Bouteflika, Béchir… d’autres vont-ils tomber?

En Algérie comme au Soudan, des dirigeants établis depuis des dizaines d’années ont été lâchés par l’armée, qui peut ainsi se changer d’amie en ennemie.
Photo: Toufik Doudou Associated Press En Algérie comme au Soudan, des dirigeants établis depuis des dizaines d’années ont été lâchés par l’armée, qui peut ainsi se changer d’amie en ennemie.

Après la chute des présidents algérien Abdelaziz Bouteflika et soudanais Omar el-Béchir, les régimes autoritaires vont regarder d’un oeil inquiet les manifestations populaires, alimentées par le ressentiment envers des élites perçues comme corrompues et des conditions de vie difficiles. Si la chute des deux hommes forts découle des situations spécifiques à ces pays, elle sonne cependant, soulignent les experts, comme un avertissement aux dirigeants autoritaires tentés d’ignorer la fronde populaire.
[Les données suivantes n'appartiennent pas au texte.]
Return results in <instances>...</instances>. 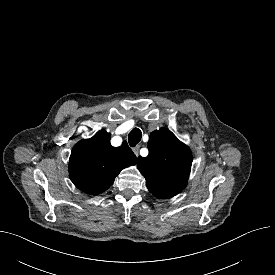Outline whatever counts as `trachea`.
Segmentation results:
<instances>
[{
  "label": "trachea",
  "instance_id": "trachea-1",
  "mask_svg": "<svg viewBox=\"0 0 275 275\" xmlns=\"http://www.w3.org/2000/svg\"><path fill=\"white\" fill-rule=\"evenodd\" d=\"M142 132L138 128H134L128 135L129 145L135 147L141 140Z\"/></svg>",
  "mask_w": 275,
  "mask_h": 275
}]
</instances>
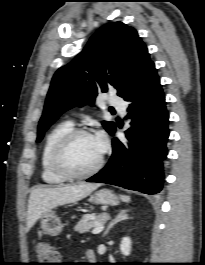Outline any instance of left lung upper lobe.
Here are the masks:
<instances>
[{"mask_svg":"<svg viewBox=\"0 0 205 265\" xmlns=\"http://www.w3.org/2000/svg\"><path fill=\"white\" fill-rule=\"evenodd\" d=\"M154 65L146 45L137 31L122 22L102 26L89 40L83 51L54 74L38 125L40 142L45 131L66 110L94 104L98 93L117 89L126 98ZM108 133L115 130L114 122H102Z\"/></svg>","mask_w":205,"mask_h":265,"instance_id":"5c2ea615","label":"left lung upper lobe"}]
</instances>
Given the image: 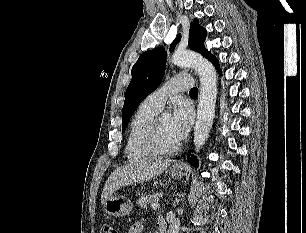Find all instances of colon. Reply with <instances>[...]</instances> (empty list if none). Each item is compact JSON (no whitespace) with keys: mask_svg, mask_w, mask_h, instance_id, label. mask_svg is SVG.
I'll use <instances>...</instances> for the list:
<instances>
[{"mask_svg":"<svg viewBox=\"0 0 306 233\" xmlns=\"http://www.w3.org/2000/svg\"><path fill=\"white\" fill-rule=\"evenodd\" d=\"M100 233H117V231L112 224L104 223L100 228Z\"/></svg>","mask_w":306,"mask_h":233,"instance_id":"obj_1","label":"colon"}]
</instances>
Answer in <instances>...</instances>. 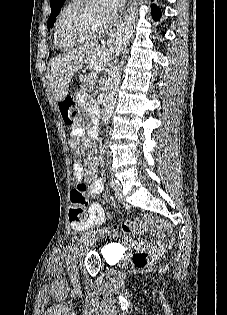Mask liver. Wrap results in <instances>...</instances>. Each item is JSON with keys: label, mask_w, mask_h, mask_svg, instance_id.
I'll list each match as a JSON object with an SVG mask.
<instances>
[{"label": "liver", "mask_w": 227, "mask_h": 315, "mask_svg": "<svg viewBox=\"0 0 227 315\" xmlns=\"http://www.w3.org/2000/svg\"><path fill=\"white\" fill-rule=\"evenodd\" d=\"M93 54L100 69L104 67L107 53L102 49L91 52L81 48L59 55L49 63L47 79L56 101H62L68 93L74 74L82 67L85 58Z\"/></svg>", "instance_id": "6515ba94"}]
</instances>
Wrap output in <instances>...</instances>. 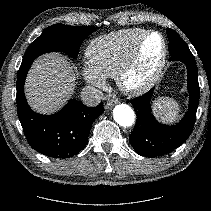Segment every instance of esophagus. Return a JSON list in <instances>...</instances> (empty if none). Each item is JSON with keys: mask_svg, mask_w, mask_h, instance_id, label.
Instances as JSON below:
<instances>
[{"mask_svg": "<svg viewBox=\"0 0 211 211\" xmlns=\"http://www.w3.org/2000/svg\"><path fill=\"white\" fill-rule=\"evenodd\" d=\"M117 102H118V100H113V99L112 100H109V101L106 102L105 108L109 109L112 106H114Z\"/></svg>", "mask_w": 211, "mask_h": 211, "instance_id": "1", "label": "esophagus"}]
</instances>
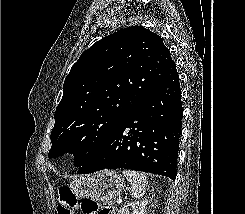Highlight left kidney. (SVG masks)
<instances>
[{
  "instance_id": "obj_1",
  "label": "left kidney",
  "mask_w": 245,
  "mask_h": 214,
  "mask_svg": "<svg viewBox=\"0 0 245 214\" xmlns=\"http://www.w3.org/2000/svg\"><path fill=\"white\" fill-rule=\"evenodd\" d=\"M146 201H137L128 203L122 207L117 214H146Z\"/></svg>"
}]
</instances>
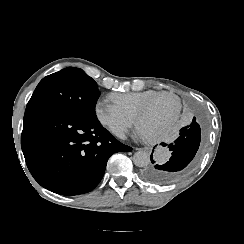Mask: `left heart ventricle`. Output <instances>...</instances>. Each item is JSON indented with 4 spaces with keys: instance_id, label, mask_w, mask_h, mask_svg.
<instances>
[{
    "instance_id": "left-heart-ventricle-1",
    "label": "left heart ventricle",
    "mask_w": 244,
    "mask_h": 244,
    "mask_svg": "<svg viewBox=\"0 0 244 244\" xmlns=\"http://www.w3.org/2000/svg\"><path fill=\"white\" fill-rule=\"evenodd\" d=\"M178 102L173 97H162L152 104L143 118L146 130L159 133L163 123L176 111Z\"/></svg>"
}]
</instances>
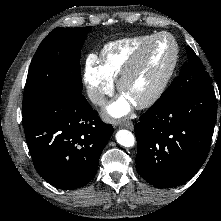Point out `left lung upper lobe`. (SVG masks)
Masks as SVG:
<instances>
[{"label":"left lung upper lobe","mask_w":221,"mask_h":221,"mask_svg":"<svg viewBox=\"0 0 221 221\" xmlns=\"http://www.w3.org/2000/svg\"><path fill=\"white\" fill-rule=\"evenodd\" d=\"M186 51L188 61L184 63L180 75L173 80L163 96L180 94L194 86L212 84L211 77L192 48L188 46Z\"/></svg>","instance_id":"1"}]
</instances>
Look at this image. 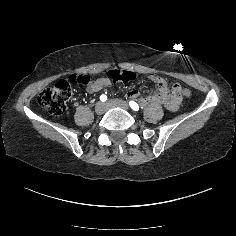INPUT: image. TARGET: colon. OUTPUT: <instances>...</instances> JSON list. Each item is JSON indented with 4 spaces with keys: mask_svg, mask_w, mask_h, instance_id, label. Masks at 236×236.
Here are the masks:
<instances>
[{
    "mask_svg": "<svg viewBox=\"0 0 236 236\" xmlns=\"http://www.w3.org/2000/svg\"><path fill=\"white\" fill-rule=\"evenodd\" d=\"M105 79L110 83H129L135 79L133 72L128 70H109ZM90 86L93 81L87 75L71 76L58 81L53 87L46 88L38 95V103L54 116H61L67 108V102L72 94V84ZM184 97H189L191 91L187 88L181 90Z\"/></svg>",
    "mask_w": 236,
    "mask_h": 236,
    "instance_id": "1",
    "label": "colon"
}]
</instances>
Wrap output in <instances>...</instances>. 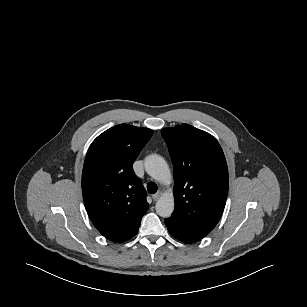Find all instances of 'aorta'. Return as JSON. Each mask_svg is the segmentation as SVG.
Here are the masks:
<instances>
[{"mask_svg": "<svg viewBox=\"0 0 307 307\" xmlns=\"http://www.w3.org/2000/svg\"><path fill=\"white\" fill-rule=\"evenodd\" d=\"M145 170L153 179L163 184L171 181V172L165 159L159 155L152 154L145 158ZM174 197L172 193H164L156 202V213L168 218L174 211Z\"/></svg>", "mask_w": 307, "mask_h": 307, "instance_id": "1", "label": "aorta"}]
</instances>
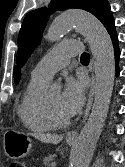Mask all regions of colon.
I'll list each match as a JSON object with an SVG mask.
<instances>
[{"instance_id": "1", "label": "colon", "mask_w": 125, "mask_h": 167, "mask_svg": "<svg viewBox=\"0 0 125 167\" xmlns=\"http://www.w3.org/2000/svg\"><path fill=\"white\" fill-rule=\"evenodd\" d=\"M9 167H26L24 162H13Z\"/></svg>"}]
</instances>
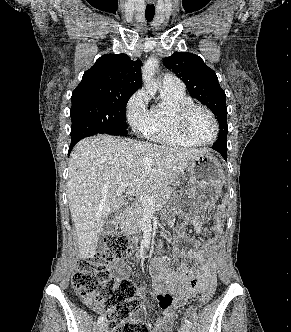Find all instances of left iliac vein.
I'll return each instance as SVG.
<instances>
[{"mask_svg":"<svg viewBox=\"0 0 291 332\" xmlns=\"http://www.w3.org/2000/svg\"><path fill=\"white\" fill-rule=\"evenodd\" d=\"M179 332H191L190 331V328L189 326H187L186 324L185 325H182Z\"/></svg>","mask_w":291,"mask_h":332,"instance_id":"1","label":"left iliac vein"}]
</instances>
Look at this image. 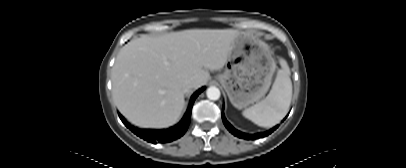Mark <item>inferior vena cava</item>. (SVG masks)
Masks as SVG:
<instances>
[{
    "mask_svg": "<svg viewBox=\"0 0 406 168\" xmlns=\"http://www.w3.org/2000/svg\"><path fill=\"white\" fill-rule=\"evenodd\" d=\"M193 88H194V83H193V81H187V82L184 84L183 91H184L185 94H187V93H189Z\"/></svg>",
    "mask_w": 406,
    "mask_h": 168,
    "instance_id": "1",
    "label": "inferior vena cava"
}]
</instances>
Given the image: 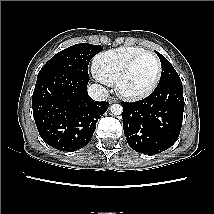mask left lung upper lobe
<instances>
[{
	"mask_svg": "<svg viewBox=\"0 0 214 214\" xmlns=\"http://www.w3.org/2000/svg\"><path fill=\"white\" fill-rule=\"evenodd\" d=\"M158 57L160 58L161 64H162V74L160 78V83L169 81V80H175L180 79L179 75L177 74L174 67L171 65V63L162 56L159 52H156Z\"/></svg>",
	"mask_w": 214,
	"mask_h": 214,
	"instance_id": "1",
	"label": "left lung upper lobe"
}]
</instances>
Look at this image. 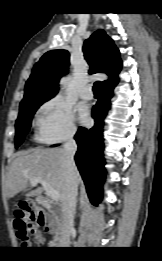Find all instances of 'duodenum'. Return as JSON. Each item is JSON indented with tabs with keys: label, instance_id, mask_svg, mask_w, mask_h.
<instances>
[{
	"label": "duodenum",
	"instance_id": "1",
	"mask_svg": "<svg viewBox=\"0 0 162 261\" xmlns=\"http://www.w3.org/2000/svg\"><path fill=\"white\" fill-rule=\"evenodd\" d=\"M37 202L39 205L43 206L47 211L48 215H45V219L43 222V227H45L48 231H51L52 233L56 234L57 237L55 239L54 245L55 246H64V242L66 241L65 234L62 232L61 224L56 222L49 214L51 211L49 209V206L46 202V200L43 197H38ZM44 213V212H43Z\"/></svg>",
	"mask_w": 162,
	"mask_h": 261
}]
</instances>
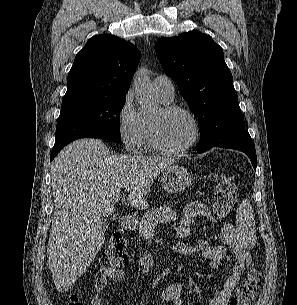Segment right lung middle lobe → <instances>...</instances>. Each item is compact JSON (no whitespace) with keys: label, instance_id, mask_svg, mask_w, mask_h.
Here are the masks:
<instances>
[{"label":"right lung middle lobe","instance_id":"dd1d6c3e","mask_svg":"<svg viewBox=\"0 0 297 305\" xmlns=\"http://www.w3.org/2000/svg\"><path fill=\"white\" fill-rule=\"evenodd\" d=\"M125 99V95L90 96L62 102L53 148L86 137L120 142L119 114Z\"/></svg>","mask_w":297,"mask_h":305}]
</instances>
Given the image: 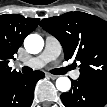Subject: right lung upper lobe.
I'll return each instance as SVG.
<instances>
[{"label":"right lung upper lobe","instance_id":"obj_1","mask_svg":"<svg viewBox=\"0 0 107 107\" xmlns=\"http://www.w3.org/2000/svg\"><path fill=\"white\" fill-rule=\"evenodd\" d=\"M39 23V19L24 18L18 14L0 16V78L18 73L8 67L9 59L22 45L24 38L31 33Z\"/></svg>","mask_w":107,"mask_h":107}]
</instances>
Les révolutions ont vraiment tendance à arriver par vagues

En Algérie comme au Soudan, des dirigeants établis depuis des dizaines d’années ont été lâchés par l’armée, qui peut ainsi se changer d’amie en ennemie. « Les situations algérienne et soudanaise sont très différentes, mais elles portent une leçon pour les autocrates et les dictateurs : la soif de justice, de démocratie et d’équité sociale est universelle », souligne Marc Pierini, de l’institut Carnegie Europe, basé à Bruxelles. « Dans ces deux pays, la population en a assez de voir des dirigeants s’agripper au pouvoir, décider de tout et s’en mettre plein les poches », résume M. Pierini, ancien ambassadeur de l’Union européenne en Tunisie, en Libye, en Syrie, au Maroc et en Turquie.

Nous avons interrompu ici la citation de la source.